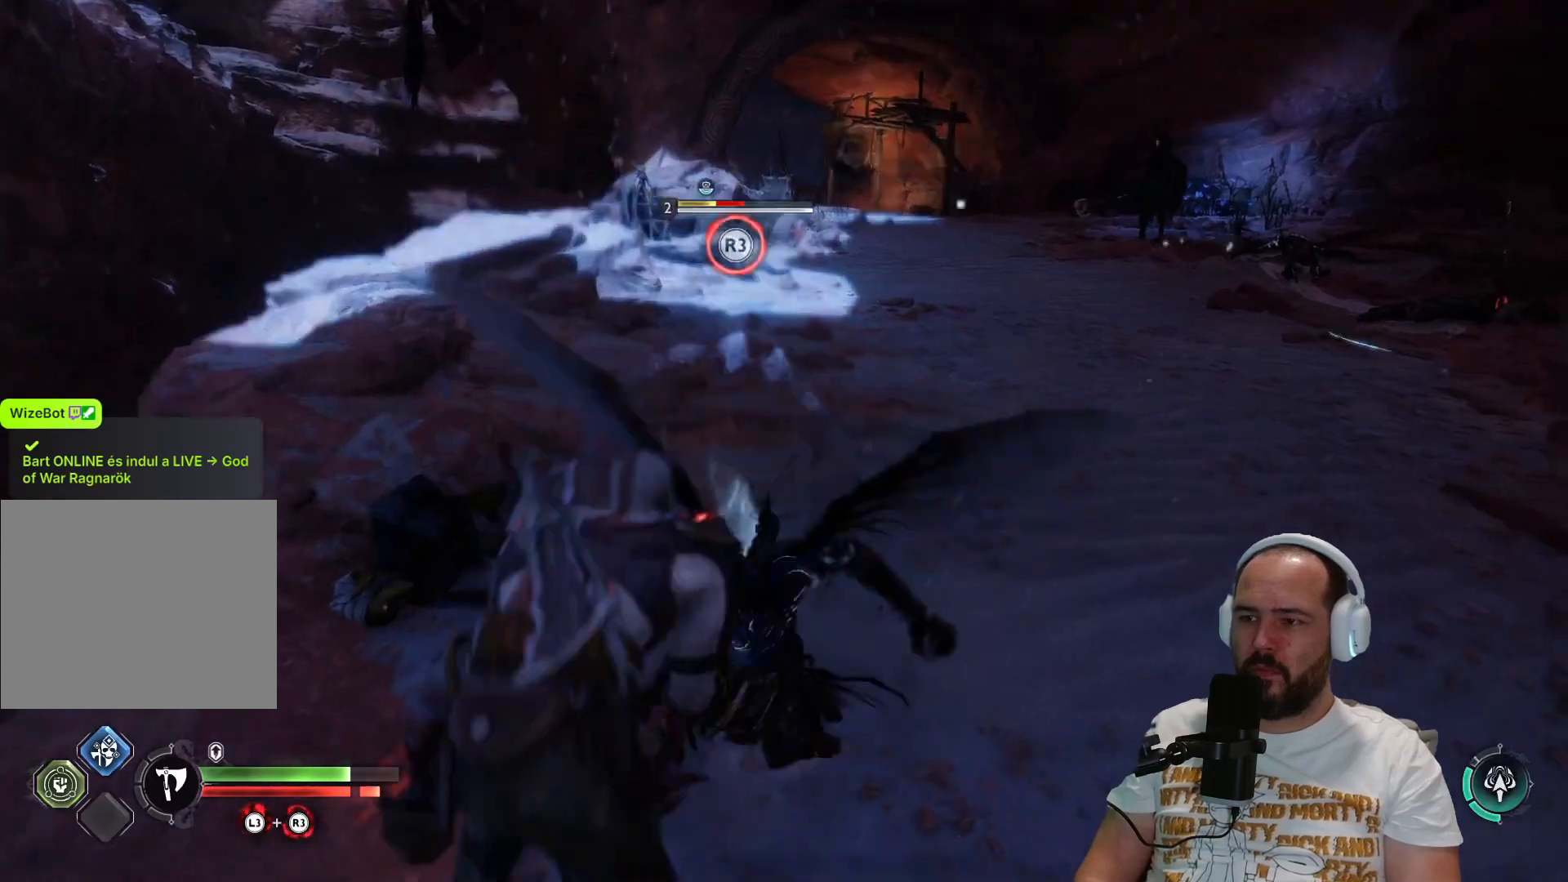
{"buttons": [], "left_stick": "center", "right_stick": "center", "events": []}
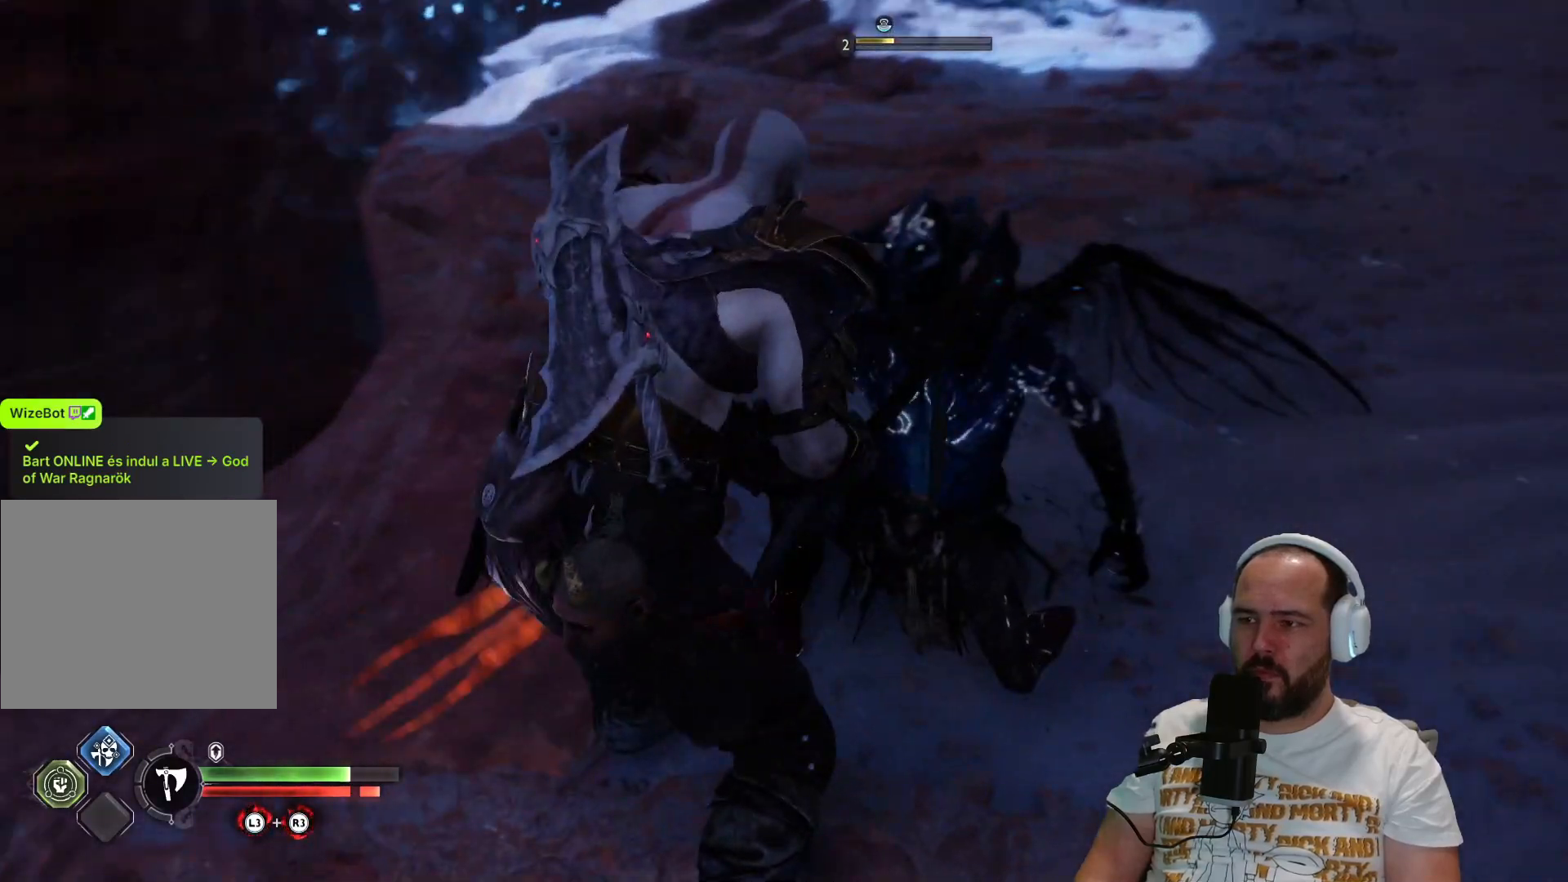
{"buttons": [], "left_stick": "center", "right_stick": "center", "events": []}
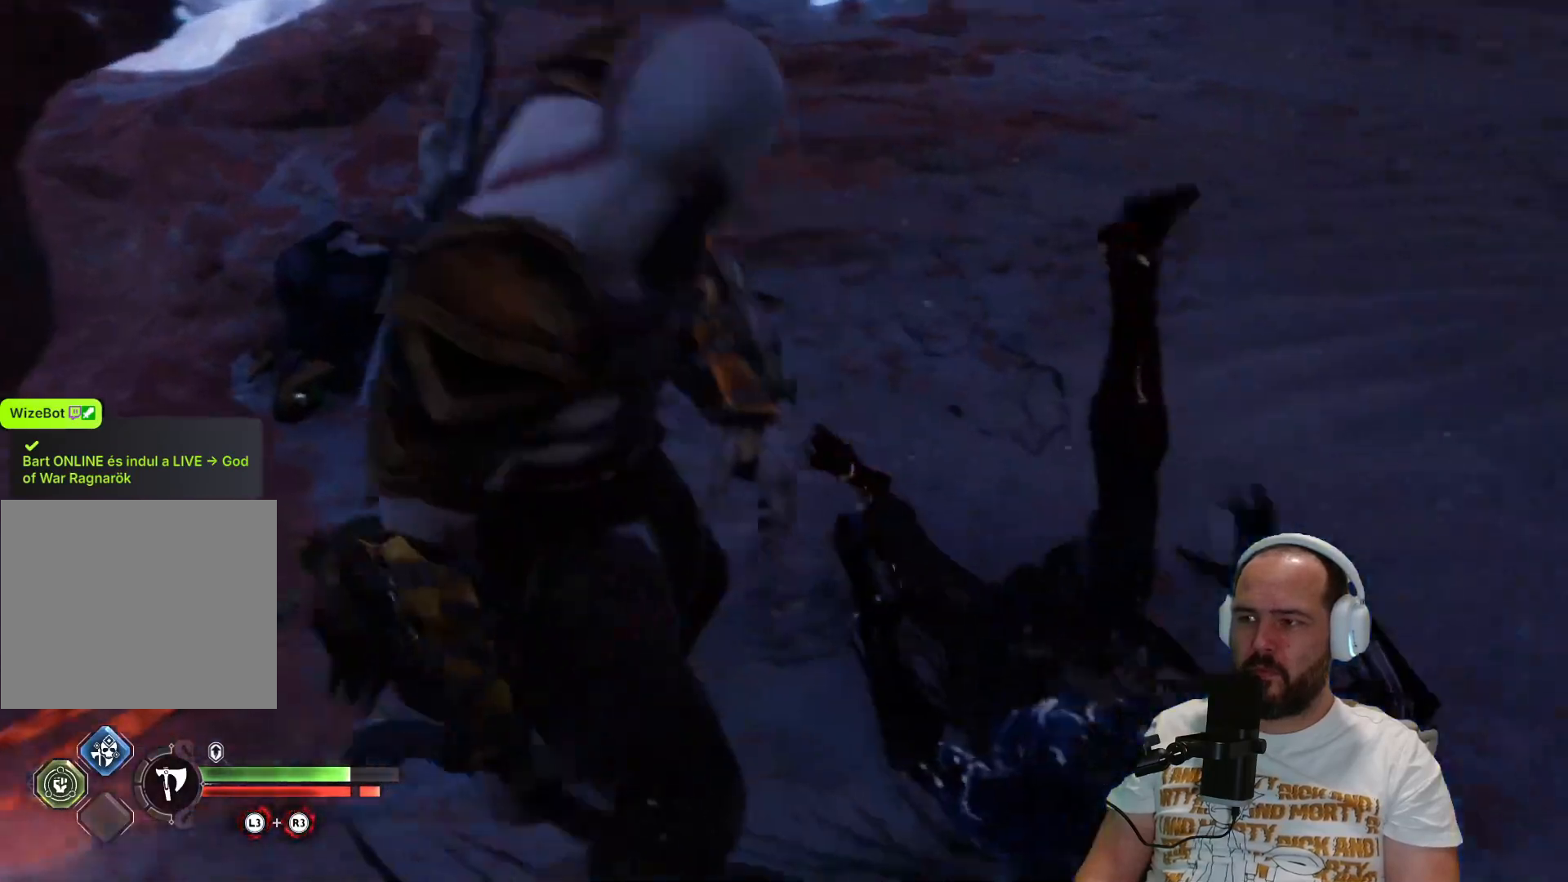
{"buttons": [], "left_stick": "center", "right_stick": "center", "events": []}
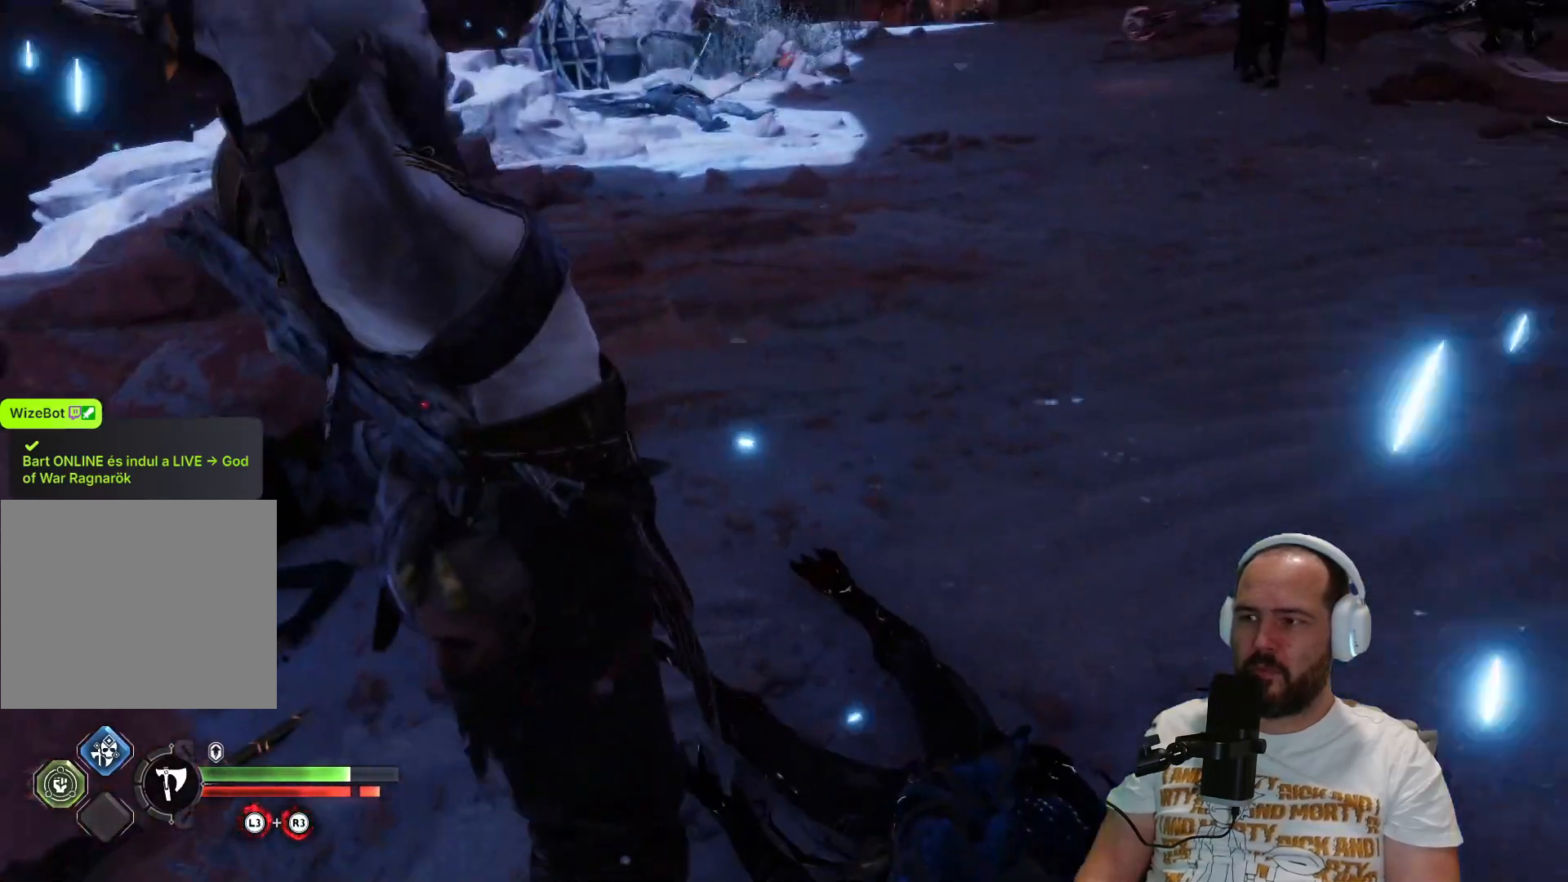
{"buttons": [], "left_stick": "center", "right_stick": "center", "events": []}
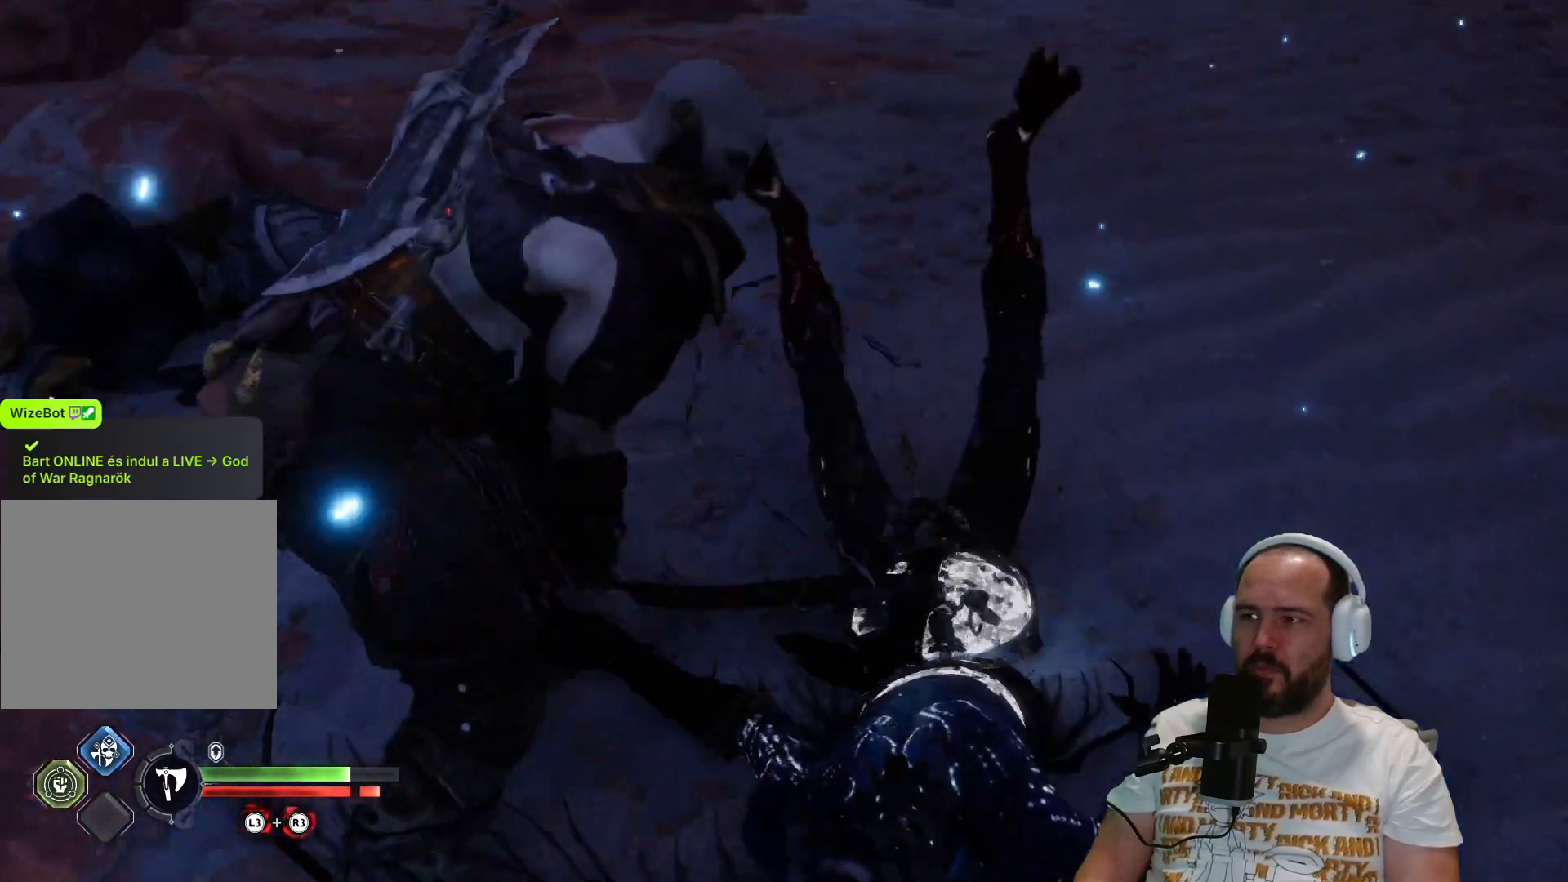
{"buttons": [], "left_stick": "center", "right_stick": "center", "events": []}
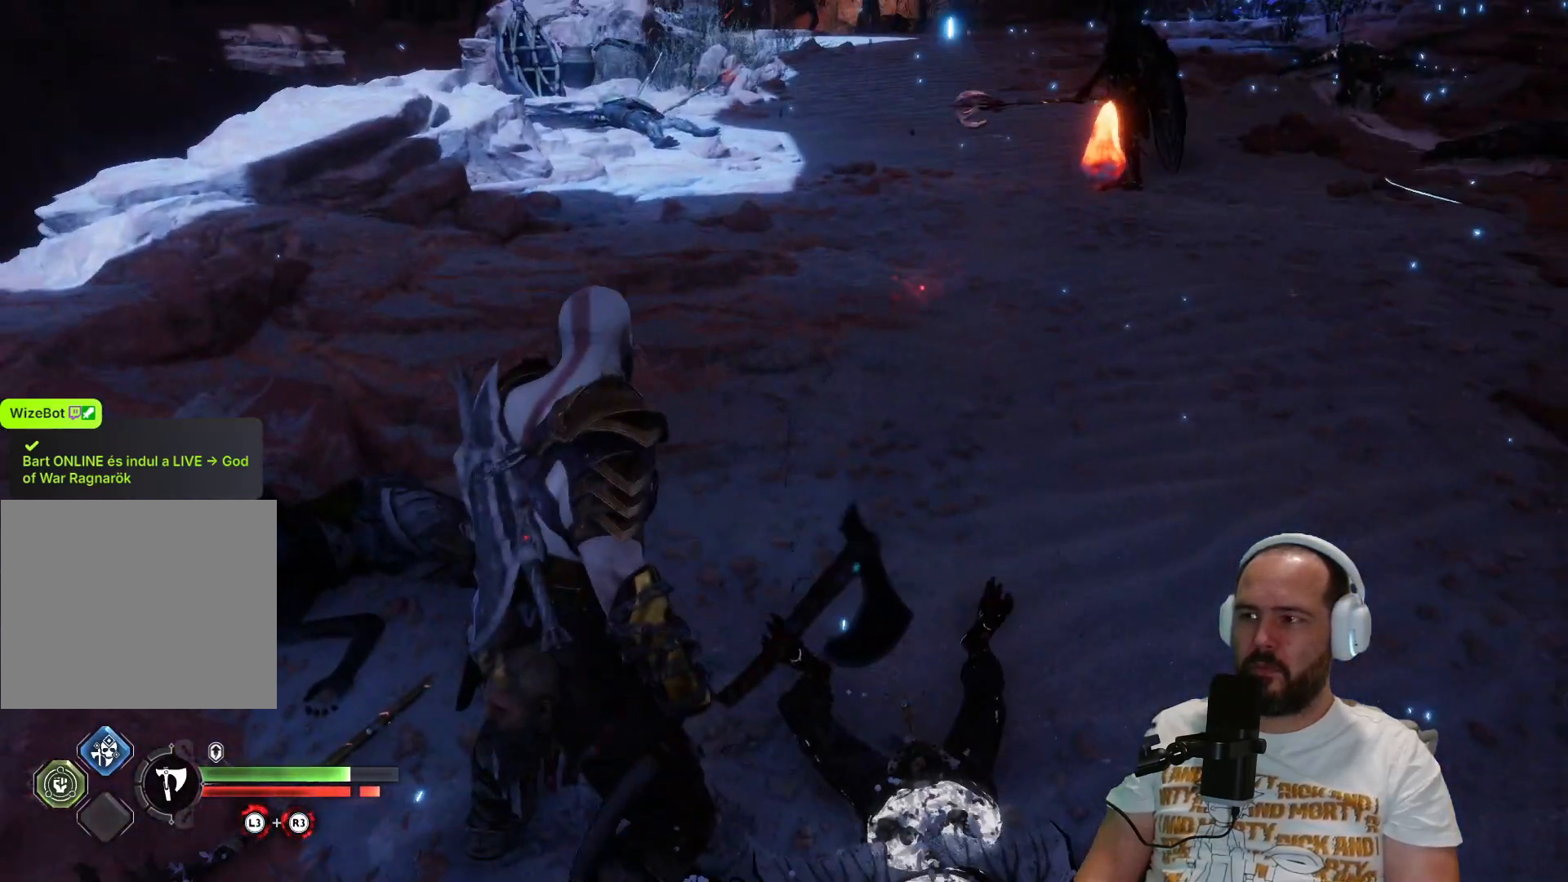
{"buttons": ["SQUARE"], "left_stick": "down", "right_stick": "center", "events": [[217, "SQUARE", "down"], [217, "left_stick", "down"], [250, "SQUARE", "up"], [333, "SQUARE", "down"], [400, "SQUARE", "up"], [500, "SQUARE", "down"]]}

• • • • • • •

▸ PROBLEM DETAILS:
Apart from the pictures, restate all of the listing above exactly.

▸ EXPECTED ANSWER:
{"buttons": [], "left_stick": "center", "right_stick": "center", "events": []}
{"buttons": [], "left_stick": "center", "right_stick": "center", "events": []}
{"buttons": [], "left_stick": "center", "right_stick": "center", "events": []}
{"buttons": [], "left_stick": "center", "right_stick": "center", "events": []}
{"buttons": [], "left_stick": "center", "right_stick": "center", "events": []}
{"buttons": ["SQUARE"], "left_stick": "down", "right_stick": "center", "events": [[217, "SQUARE", "down"], [217, "left_stick", "down"], [250, "SQUARE", "up"], [333, "SQUARE", "down"], [400, "SQUARE", "up"], [500, "SQUARE", "down"]]}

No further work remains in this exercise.